Saved entries:
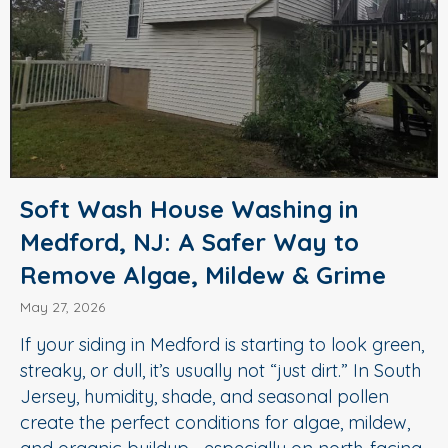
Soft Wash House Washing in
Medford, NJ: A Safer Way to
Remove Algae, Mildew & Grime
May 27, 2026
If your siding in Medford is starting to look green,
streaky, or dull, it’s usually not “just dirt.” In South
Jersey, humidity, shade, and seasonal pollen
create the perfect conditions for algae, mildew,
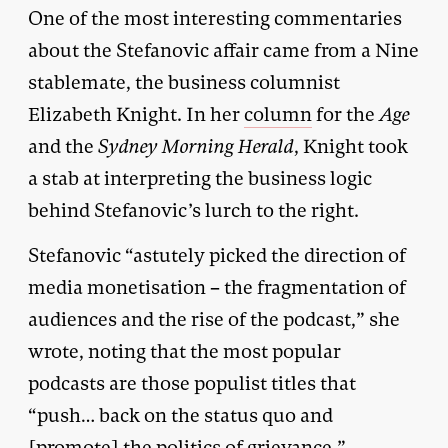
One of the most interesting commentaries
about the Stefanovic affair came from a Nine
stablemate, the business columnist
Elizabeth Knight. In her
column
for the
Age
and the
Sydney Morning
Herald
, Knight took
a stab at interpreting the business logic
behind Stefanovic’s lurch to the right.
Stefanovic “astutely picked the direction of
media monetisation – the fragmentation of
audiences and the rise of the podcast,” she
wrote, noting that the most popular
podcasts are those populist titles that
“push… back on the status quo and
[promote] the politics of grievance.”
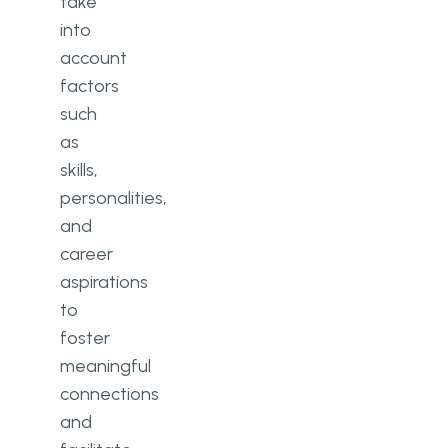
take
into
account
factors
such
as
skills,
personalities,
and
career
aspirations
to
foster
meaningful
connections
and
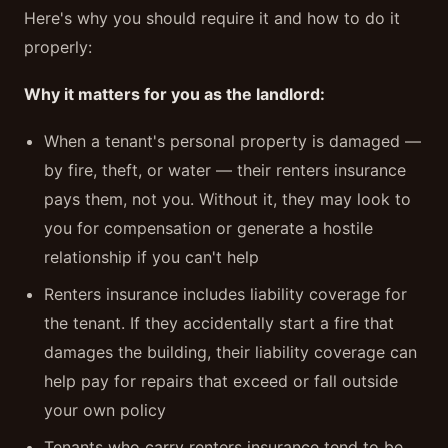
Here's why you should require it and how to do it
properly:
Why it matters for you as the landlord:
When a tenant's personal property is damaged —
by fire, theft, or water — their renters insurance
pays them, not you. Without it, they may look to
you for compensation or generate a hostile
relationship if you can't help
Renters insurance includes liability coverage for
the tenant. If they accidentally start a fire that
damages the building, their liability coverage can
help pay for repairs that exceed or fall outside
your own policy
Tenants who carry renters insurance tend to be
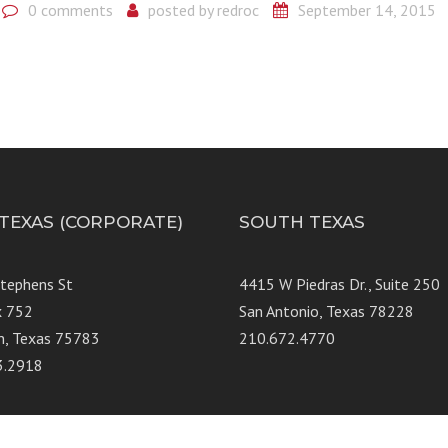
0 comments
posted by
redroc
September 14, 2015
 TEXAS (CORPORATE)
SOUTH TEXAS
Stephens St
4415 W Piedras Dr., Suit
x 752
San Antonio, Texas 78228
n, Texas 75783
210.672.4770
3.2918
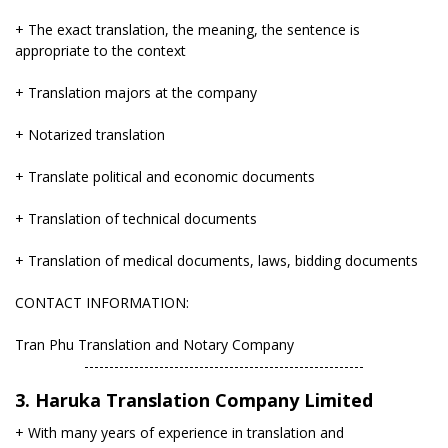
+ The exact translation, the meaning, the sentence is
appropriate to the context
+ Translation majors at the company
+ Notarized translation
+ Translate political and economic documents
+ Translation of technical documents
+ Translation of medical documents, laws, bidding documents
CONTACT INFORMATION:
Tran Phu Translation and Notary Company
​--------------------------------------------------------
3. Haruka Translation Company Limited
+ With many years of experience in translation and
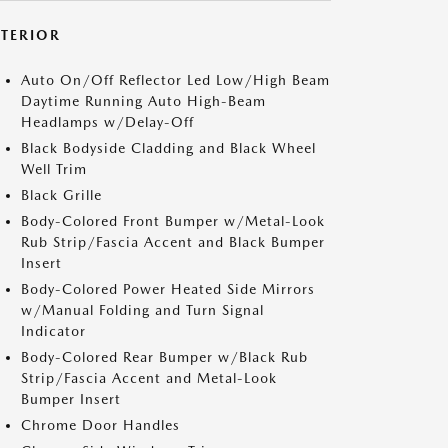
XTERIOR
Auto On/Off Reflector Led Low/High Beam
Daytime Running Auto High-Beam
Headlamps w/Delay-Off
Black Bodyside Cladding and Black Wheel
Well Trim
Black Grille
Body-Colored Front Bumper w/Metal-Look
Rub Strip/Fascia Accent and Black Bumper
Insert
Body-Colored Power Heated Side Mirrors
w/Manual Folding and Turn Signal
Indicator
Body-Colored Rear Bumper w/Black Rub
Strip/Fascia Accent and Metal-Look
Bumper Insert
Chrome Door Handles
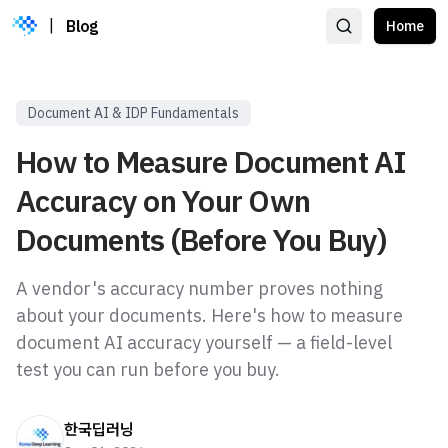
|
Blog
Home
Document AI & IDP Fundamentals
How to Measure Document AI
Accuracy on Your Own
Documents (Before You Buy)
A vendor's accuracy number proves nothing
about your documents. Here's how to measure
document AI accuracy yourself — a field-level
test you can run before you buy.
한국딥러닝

--

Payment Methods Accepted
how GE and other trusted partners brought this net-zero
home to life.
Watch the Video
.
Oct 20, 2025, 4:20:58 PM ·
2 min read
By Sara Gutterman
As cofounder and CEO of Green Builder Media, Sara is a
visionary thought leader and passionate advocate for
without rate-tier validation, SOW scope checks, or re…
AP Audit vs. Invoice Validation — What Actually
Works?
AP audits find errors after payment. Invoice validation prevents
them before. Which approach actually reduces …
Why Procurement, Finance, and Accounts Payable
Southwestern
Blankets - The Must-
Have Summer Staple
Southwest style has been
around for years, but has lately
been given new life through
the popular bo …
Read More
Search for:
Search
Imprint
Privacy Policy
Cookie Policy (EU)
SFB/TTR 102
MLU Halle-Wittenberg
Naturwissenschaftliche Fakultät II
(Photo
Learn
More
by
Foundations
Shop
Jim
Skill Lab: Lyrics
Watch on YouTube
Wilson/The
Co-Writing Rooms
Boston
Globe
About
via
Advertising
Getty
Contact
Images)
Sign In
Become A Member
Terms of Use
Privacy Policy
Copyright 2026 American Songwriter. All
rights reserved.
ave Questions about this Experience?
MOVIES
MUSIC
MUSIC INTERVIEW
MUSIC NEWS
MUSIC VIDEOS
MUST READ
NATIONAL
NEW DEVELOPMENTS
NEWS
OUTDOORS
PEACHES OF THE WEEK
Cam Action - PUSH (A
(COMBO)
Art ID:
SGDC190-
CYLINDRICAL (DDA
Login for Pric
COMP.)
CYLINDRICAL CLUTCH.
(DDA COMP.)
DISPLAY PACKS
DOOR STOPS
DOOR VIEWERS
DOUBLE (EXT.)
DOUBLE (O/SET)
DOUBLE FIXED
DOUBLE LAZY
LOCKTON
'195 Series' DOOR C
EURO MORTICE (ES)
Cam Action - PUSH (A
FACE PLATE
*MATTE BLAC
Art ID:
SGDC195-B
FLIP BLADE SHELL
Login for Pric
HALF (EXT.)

* * *

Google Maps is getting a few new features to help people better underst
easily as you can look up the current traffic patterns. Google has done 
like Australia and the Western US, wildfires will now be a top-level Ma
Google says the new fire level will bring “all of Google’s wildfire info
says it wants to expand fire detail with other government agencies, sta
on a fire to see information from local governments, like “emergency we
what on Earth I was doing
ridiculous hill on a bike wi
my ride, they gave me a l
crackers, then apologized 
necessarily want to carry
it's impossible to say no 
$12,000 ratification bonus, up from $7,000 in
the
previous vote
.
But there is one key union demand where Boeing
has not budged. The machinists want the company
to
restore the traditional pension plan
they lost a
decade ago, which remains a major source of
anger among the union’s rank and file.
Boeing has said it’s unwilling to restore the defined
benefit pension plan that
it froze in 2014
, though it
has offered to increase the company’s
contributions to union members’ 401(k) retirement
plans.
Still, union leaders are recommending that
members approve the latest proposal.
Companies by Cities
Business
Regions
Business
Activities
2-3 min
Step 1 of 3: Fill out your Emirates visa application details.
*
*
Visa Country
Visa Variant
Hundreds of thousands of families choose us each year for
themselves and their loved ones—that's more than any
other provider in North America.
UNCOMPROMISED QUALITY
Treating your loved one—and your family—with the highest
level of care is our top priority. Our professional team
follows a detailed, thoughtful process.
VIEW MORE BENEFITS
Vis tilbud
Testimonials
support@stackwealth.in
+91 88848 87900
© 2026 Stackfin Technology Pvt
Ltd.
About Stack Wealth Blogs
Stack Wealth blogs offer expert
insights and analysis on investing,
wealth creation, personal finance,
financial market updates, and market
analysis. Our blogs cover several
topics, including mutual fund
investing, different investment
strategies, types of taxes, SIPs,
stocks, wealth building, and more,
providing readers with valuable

» ACTIVITY: Recast the lines running from the one containing "Here's why you" through the one containing "the tenant. If", both included, as a JSON list of strings with one string per line and blank lines omitted.

» SOLUTION:
[
  "Here's why you should require it and how to do it",
  "properly:",
  "Why it matters for you as the landlord:",
  "When a tenant's personal property is damaged —",
  "by fire, theft, or water — their renters insurance",
  "pays them, not you. Without it, they may look to",
  "you for compensation or generate a hostile",
  "relationship if you can't help",
  "Renters insurance includes liability coverage for",
  "the tenant. If they accidentally start a fire that"
]